Moving? Here’s how to get your pets calm and settled in their new home

Moving isn’t just stressful for people, it can be extremely stressful for pets too. The process introduces a variety of changes and new stimuli, such as unfamiliar sights, sounds, and smells, which can lead to anxiety and stress. Each pet may react differently depending on their personality, past experiences, and the species and breed.

“Since the pandemic, many South Africans have chosen to change their lifestyles, and coastal towns from the Cape to the Kwa-Zulu Natal have seen an influx in new residents,” says Dr Tarryn Dent, Business Unit Lead: Companion Animals at Zoetis South Africa, a global animal health company. “It’s often an exciting, positive change, but as all pet owners know, moving to a new home—particularly if it’s in a new city—can disrupt a pet’s sense of security and territory. Fur babies may become anxious or stressed when their familiar environment changes abruptly.”

The actual process of moving, which may involve car rides or even flights, can be particularly stressful for pets not accustomed to traveling, with the confinement, noises, and motion causing discomfort.

“Pets thrive on routine, and moving disrupts their daily schedule of feeding, walks, and playtime,” says Dent. “Arriving at a new home doesn’t immediately end their anxiety either. New smells, sounds, and sights can overwhelm pets, creating sensory overload and making it difficult for them to feel settled and secure.”

To mitigate stress and help their pets feel safe and secure, there are several strategies pet owners can use:

  • Maintain as much of your pet’s routine as you can during the move.
  • Gradually acclimate your pet to their carrier or the mode of transportation if they are not used to it.
  • Set up a quiet, comfortable space with familiar items like toys, bedding, or their favourite blanket in the new home as soon as possible.
  • Give them plenty of attention and reassurance during and after the move.

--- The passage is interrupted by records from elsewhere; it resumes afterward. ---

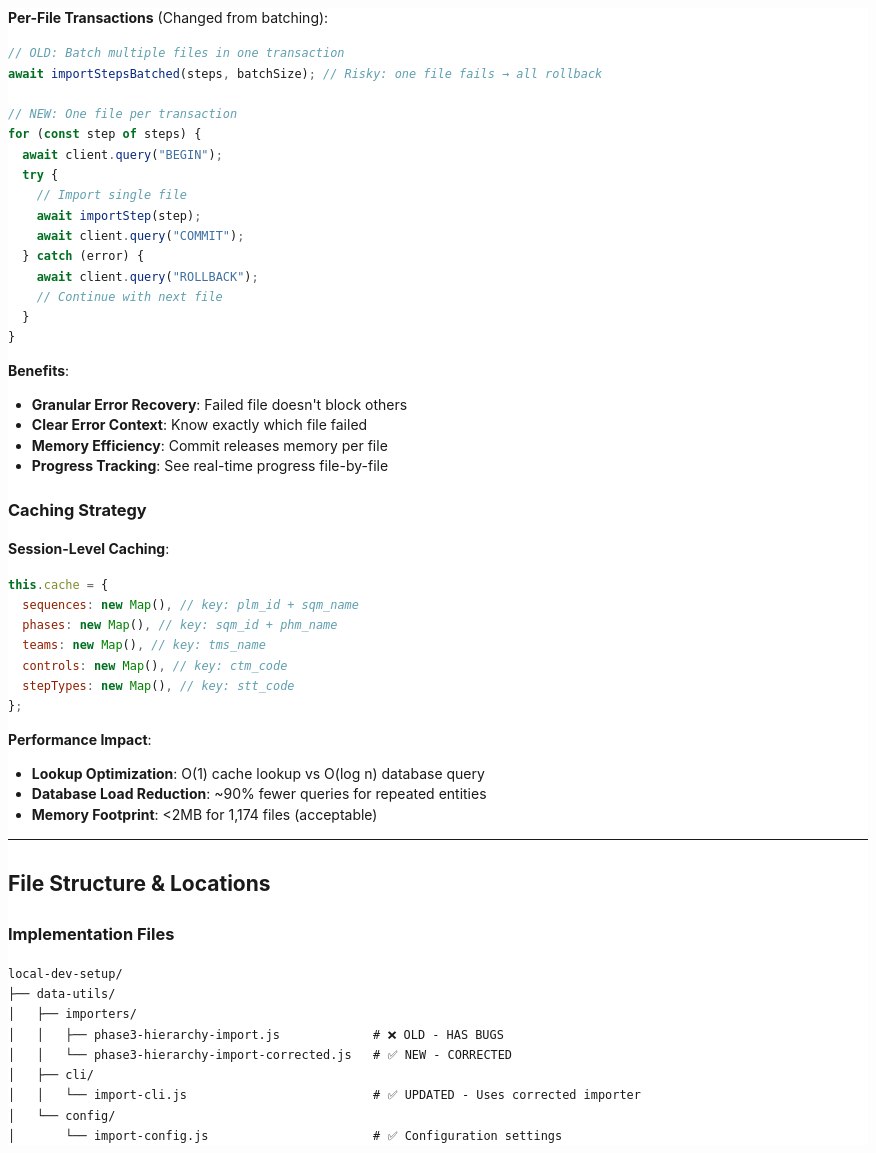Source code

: **Per-File Transactions** (Changed from batching):

```javascript
// OLD: Batch multiple files in one transaction
await importStepsBatched(steps, batchSize); // Risky: one file fails → all rollback

// NEW: One file per transaction
for (const step of steps) {
  await client.query("BEGIN");
  try {
    // Import single file
    await importStep(step);
    await client.query("COMMIT");
  } catch (error) {
    await client.query("ROLLBACK");
    // Continue with next file
  }
}
```

**Benefits**:

- **Granular Error Recovery**: Failed file doesn't block others
- **Clear Error Context**: Know exactly which file failed
- **Memory Efficiency**: Commit releases memory per file
- **Progress Tracking**: See real-time progress file-by-file

### Caching Strategy

**Session-Level Caching**:

```javascript
this.cache = {
  sequences: new Map(), // key: plm_id + sqm_name
  phases: new Map(), // key: sqm_id + phm_name
  teams: new Map(), // key: tms_name
  controls: new Map(), // key: ctm_code
  stepTypes: new Map(), // key: stt_code
};
```

**Performance Impact**:

- **Lookup Optimization**: O(1) cache lookup vs O(log n) database query
- **Database Load Reduction**: ~90% fewer queries for repeated entities
- **Memory Footprint**: <2MB for 1,174 files (acceptable)

---

## File Structure & Locations

### Implementation Files

```
local-dev-setup/
├── data-utils/
│   ├── importers/
│   │   ├── phase3-hierarchy-import.js             # ❌ OLD - HAS BUGS
│   │   └── phase3-hierarchy-import-corrected.js   # ✅ NEW - CORRECTED
│   ├── cli/
│   │   └── import-cli.js                          # ✅ UPDATED - Uses corrected importer
│   └── config/
│       └── import-config.js                       # ✅ Configuration settings
```
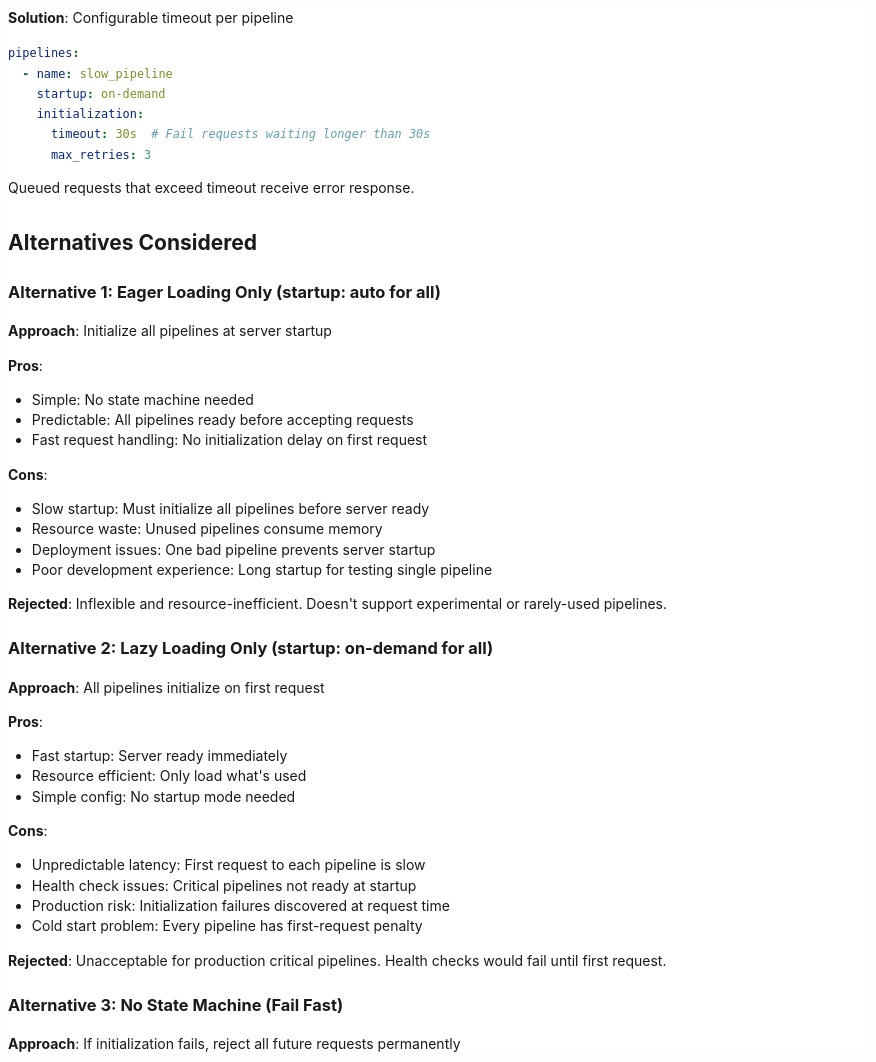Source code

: **Solution**: Configurable timeout per pipeline
```yaml
pipelines:
  - name: slow_pipeline
    startup: on-demand
    initialization:
      timeout: 30s  # Fail requests waiting longer than 30s
      max_retries: 3
```

Queued requests that exceed timeout receive error response.

## Alternatives Considered

### Alternative 1: Eager Loading Only (startup: auto for all)

**Approach**: Initialize all pipelines at server startup

**Pros**:
- Simple: No state machine needed
- Predictable: All pipelines ready before accepting requests
- Fast request handling: No initialization delay on first request

**Cons**:
- Slow startup: Must initialize all pipelines before server ready
- Resource waste: Unused pipelines consume memory
- Deployment issues: One bad pipeline prevents server startup
- Poor development experience: Long startup for testing single pipeline

**Rejected**: Inflexible and resource-inefficient. Doesn't support experimental or rarely-used pipelines.

### Alternative 2: Lazy Loading Only (startup: on-demand for all)

**Approach**: All pipelines initialize on first request

**Pros**:
- Fast startup: Server ready immediately
- Resource efficient: Only load what's used
- Simple config: No startup mode needed

**Cons**:
- Unpredictable latency: First request to each pipeline is slow
- Health check issues: Critical pipelines not ready at startup
- Production risk: Initialization failures discovered at request time
- Cold start problem: Every pipeline has first-request penalty

**Rejected**: Unacceptable for production critical pipelines. Health checks would fail until first request.

### Alternative 3: No State Machine (Fail Fast)

**Approach**: If initialization fails, reject all future requests permanently
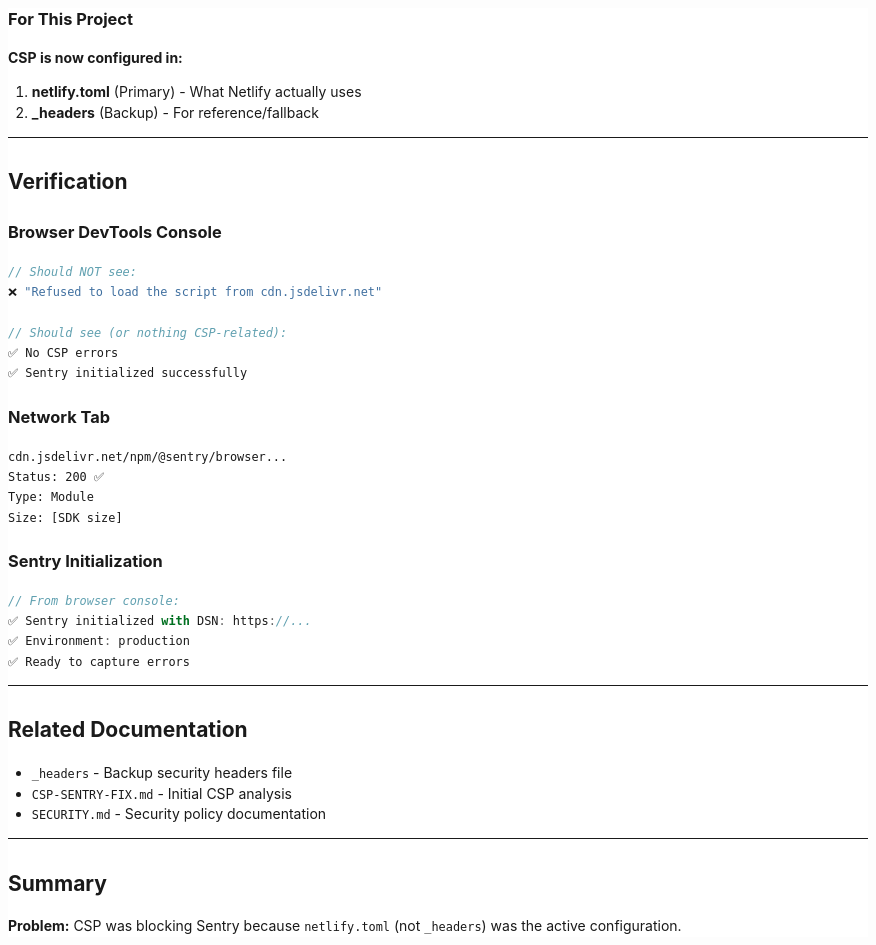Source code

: ### For This Project

**CSP is now configured in:**
1. **netlify.toml** (Primary) - What Netlify actually uses
2. **_headers** (Backup) - For reference/fallback

---

## Verification

### Browser DevTools Console
```javascript
// Should NOT see:
❌ "Refused to load the script from cdn.jsdelivr.net"

// Should see (or nothing CSP-related):
✅ No CSP errors
✅ Sentry initialized successfully
```

### Network Tab
```
cdn.jsdelivr.net/npm/@sentry/browser...
Status: 200 ✅
Type: Module
Size: [SDK size]
```

### Sentry Initialization
```javascript
// From browser console:
✅ Sentry initialized with DSN: https://...
✅ Environment: production
✅ Ready to capture errors
```

---

## Related Documentation

- `_headers` - Backup security headers file
- `CSP-SENTRY-FIX.md` - Initial CSP analysis
- `SECURITY.md` - Security policy documentation

---

## Summary

**Problem:** CSP was blocking Sentry because `netlify.toml` (not `_headers`) was the active configuration.
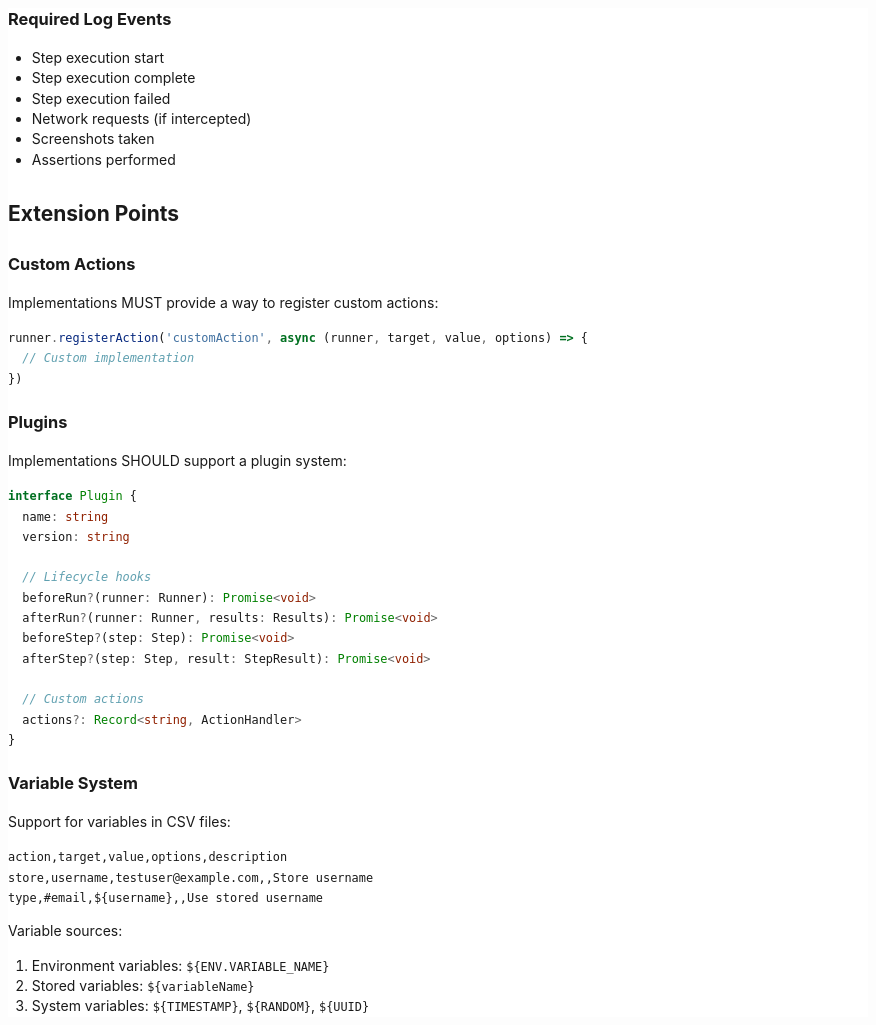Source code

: ### Required Log Events

- Step execution start
- Step execution complete
- Step execution failed
- Network requests (if intercepted)
- Screenshots taken
- Assertions performed

## Extension Points

### Custom Actions

Implementations MUST provide a way to register custom actions:

```typescript
runner.registerAction('customAction', async (runner, target, value, options) => {
  // Custom implementation
})
```

### Plugins

Implementations SHOULD support a plugin system:

```typescript
interface Plugin {
  name: string
  version: string
  
  // Lifecycle hooks
  beforeRun?(runner: Runner): Promise<void>
  afterRun?(runner: Runner, results: Results): Promise<void>
  beforeStep?(step: Step): Promise<void>
  afterStep?(step: Step, result: StepResult): Promise<void>
  
  // Custom actions
  actions?: Record<string, ActionHandler>
}
```

### Variable System

Support for variables in CSV files:

```csv
action,target,value,options,description
store,username,testuser@example.com,,Store username
type,#email,${username},,Use stored username
```

Variable sources:
1. Environment variables: `${ENV.VARIABLE_NAME}`
2. Stored variables: `${variableName}`
3. System variables: `${TIMESTAMP}`, `${RANDOM}`, `${UUID}`
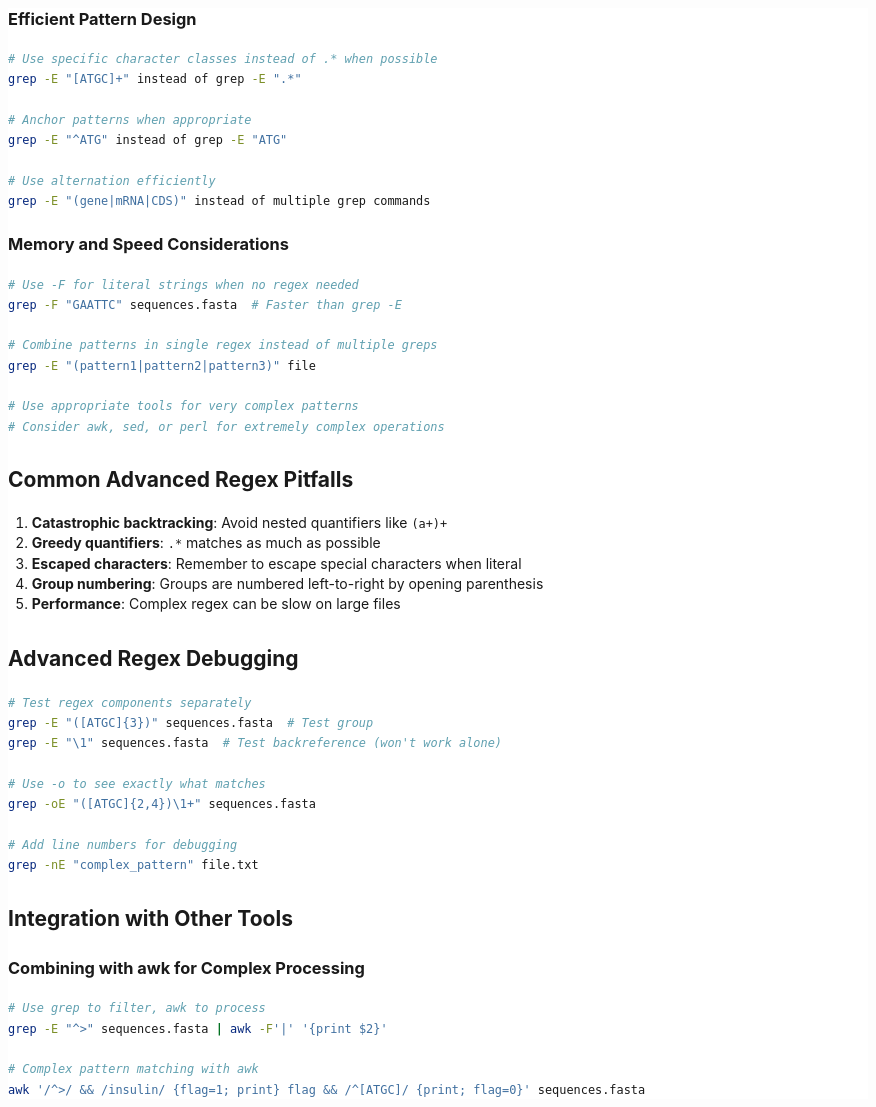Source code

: ### Efficient Pattern Design
```bash
# Use specific character classes instead of .* when possible
grep -E "[ATGC]+" instead of grep -E ".*"

# Anchor patterns when appropriate
grep -E "^ATG" instead of grep -E "ATG"

# Use alternation efficiently
grep -E "(gene|mRNA|CDS)" instead of multiple grep commands
```

### Memory and Speed Considerations
```bash
# Use -F for literal strings when no regex needed
grep -F "GAATTC" sequences.fasta  # Faster than grep -E

# Combine patterns in single regex instead of multiple greps
grep -E "(pattern1|pattern2|pattern3)" file

# Use appropriate tools for very complex patterns
# Consider awk, sed, or perl for extremely complex operations
```

## Common Advanced Regex Pitfalls

1. **Catastrophic backtracking**: Avoid nested quantifiers like `(a+)+`
2. **Greedy quantifiers**: `.*` matches as much as possible
3. **Escaped characters**: Remember to escape special characters when literal
4. **Group numbering**: Groups are numbered left-to-right by opening parenthesis
5. **Performance**: Complex regex can be slow on large files

## Advanced Regex Debugging

```bash
# Test regex components separately
grep -E "([ATGC]{3})" sequences.fasta  # Test group
grep -E "\1" sequences.fasta  # Test backreference (won't work alone)

# Use -o to see exactly what matches
grep -oE "([ATGC]{2,4})\1+" sequences.fasta

# Add line numbers for debugging
grep -nE "complex_pattern" file.txt
```

## Integration with Other Tools

### Combining with awk for Complex Processing
```bash
# Use grep to filter, awk to process
grep -E "^>" sequences.fasta | awk -F'|' '{print $2}'

# Complex pattern matching with awk
awk '/^>/ && /insulin/ {flag=1; print} flag && /^[ATGC]/ {print; flag=0}' sequences.fasta
```
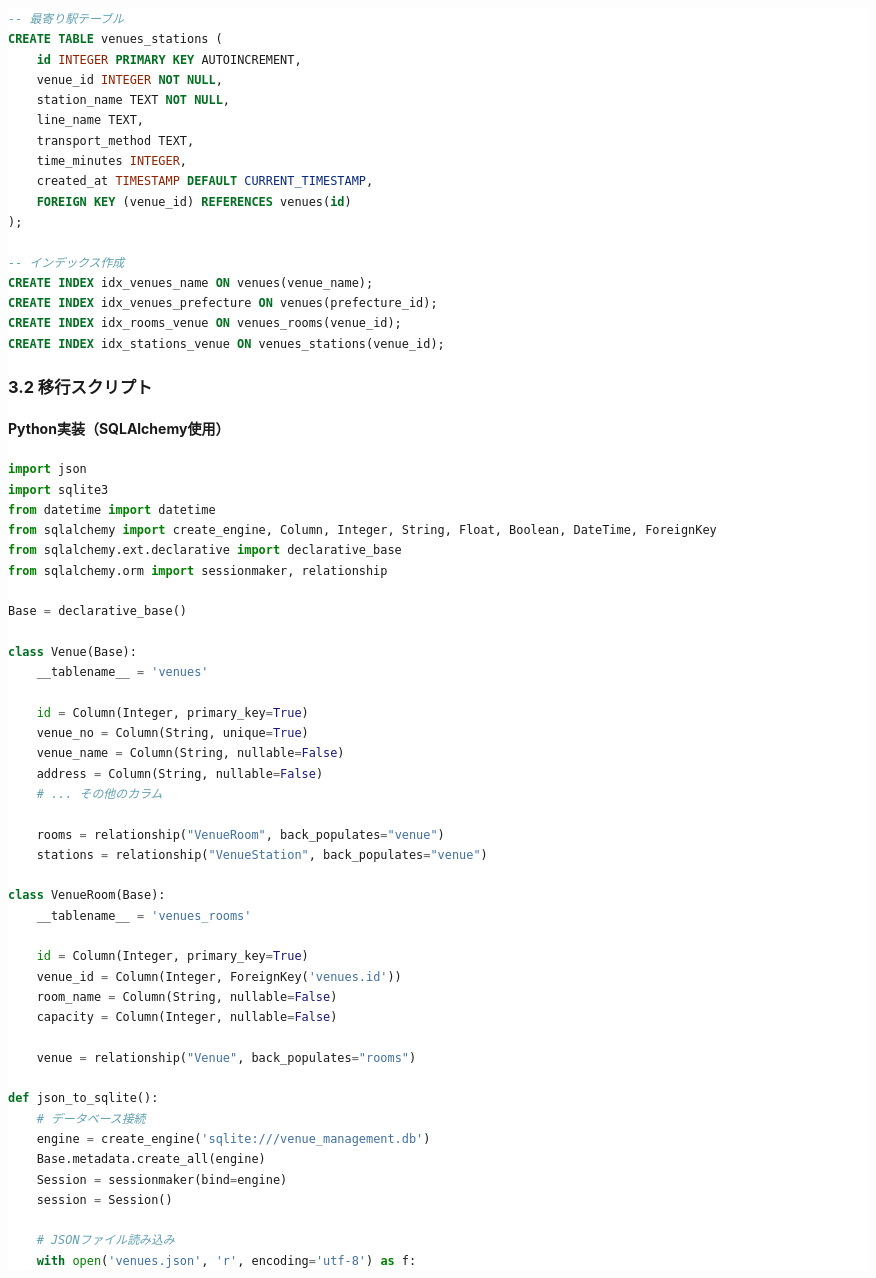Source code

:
 ```sql
-- 最寄り駅テーブル
CREATE TABLE venues_stations (
    id INTEGER PRIMARY KEY AUTOINCREMENT,
    venue_id INTEGER NOT NULL,
    station_name TEXT NOT NULL,
    line_name TEXT,
    transport_method TEXT,
    time_minutes INTEGER,
    created_at TIMESTAMP DEFAULT CURRENT_TIMESTAMP,
    FOREIGN KEY (venue_id) REFERENCES venues(id)
);

-- インデックス作成
CREATE INDEX idx_venues_name ON venues(venue_name);
CREATE INDEX idx_venues_prefecture ON venues(prefecture_id);
CREATE INDEX idx_rooms_venue ON venues_rooms(venue_id);
CREATE INDEX idx_stations_venue ON venues_stations(venue_id);
```

### 3.2 移行スクリプト

#### Python実装（SQLAlchemy使用）
```python
import json
import sqlite3
from datetime import datetime
from sqlalchemy import create_engine, Column, Integer, String, Float, Boolean, DateTime, ForeignKey
from sqlalchemy.ext.declarative import declarative_base
from sqlalchemy.orm import sessionmaker, relationship

Base = declarative_base()

class Venue(Base):
    __tablename__ = 'venues'
    
    id = Column(Integer, primary_key=True)
    venue_no = Column(String, unique=True)
    venue_name = Column(String, nullable=False)
    address = Column(String, nullable=False)
    # ... その他のカラム
    
    rooms = relationship("VenueRoom", back_populates="venue")
    stations = relationship("VenueStation", back_populates="venue")

class VenueRoom(Base):
    __tablename__ = 'venues_rooms'
    
    id = Column(Integer, primary_key=True)
    venue_id = Column(Integer, ForeignKey('venues.id'))
    room_name = Column(String, nullable=False)
    capacity = Column(Integer, nullable=False)
    
    venue = relationship("Venue", back_populates="rooms")

def json_to_sqlite():
    # データベース接続
    engine = create_engine('sqlite:///venue_management.db')
    Base.metadata.create_all(engine)
    Session = sessionmaker(bind=engine)
    session = Session()
    
    # JSONファイル読み込み
    with open('venues.json', 'r', encoding='utf-8') as f:
```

Ask your veterinarian for advice

Over and above these strategies, discuss your moving plans with your veterinarian. “Veterinarians know their patients’ temperaments and what could trigger anxiety,” says Dent. “Start by explaining the specifics of your move, including the timeline, distance, and mode of transportation. This information helps your vet tailor their advice to your pet’s needs, considering factors like the length of travel and the type of environment you’re moving to.”

Your veterinarian can offer valuable insights into managing travel anxiety and motion sickness, which are common in pets during a move. They might suggest remedies ranging from prescription medications to alleviate anxiety and prevent motion sickness, to recommendations for over-the-counter calming aids like pheromones or supplements.

It’s also important to get your pet’s health and vaccination records. Ensure your pet is up-to-date on vaccinations, especially if you’re moving to a new area with different health risks or if boarding will be part of your moving process. Your veterinarian can also provide a health certificate if required for travel, particularly for air travel or moving to a different country.

“Your current veterinarian knows your pet’s medical history,” says Dent. “This is particularly important if your pet is on any chronic medication as there are specific regulations around dispensing these medications. The last thing you want in the middle of a major life change is to disrupt your pet’s medical needs. Your veterinarian is the best person to guide you on this, and they can also recommend a new veterinary care provider in your new location or advise on how to choose a new vet. Pets benefit from a smooth transition in their healthcare and for dealing with any post-move health issues that may arise.”

Remember, your veterinarian is a valuable resource in planning a stress-free move for your pet. They can provide you with specific advice and support tailored to your pet’s health, temperament, and needs, ensuring they remain as comfortable as possible during the moving process and that you can focus on the big move without worrying about how it’s impacting your fur babies.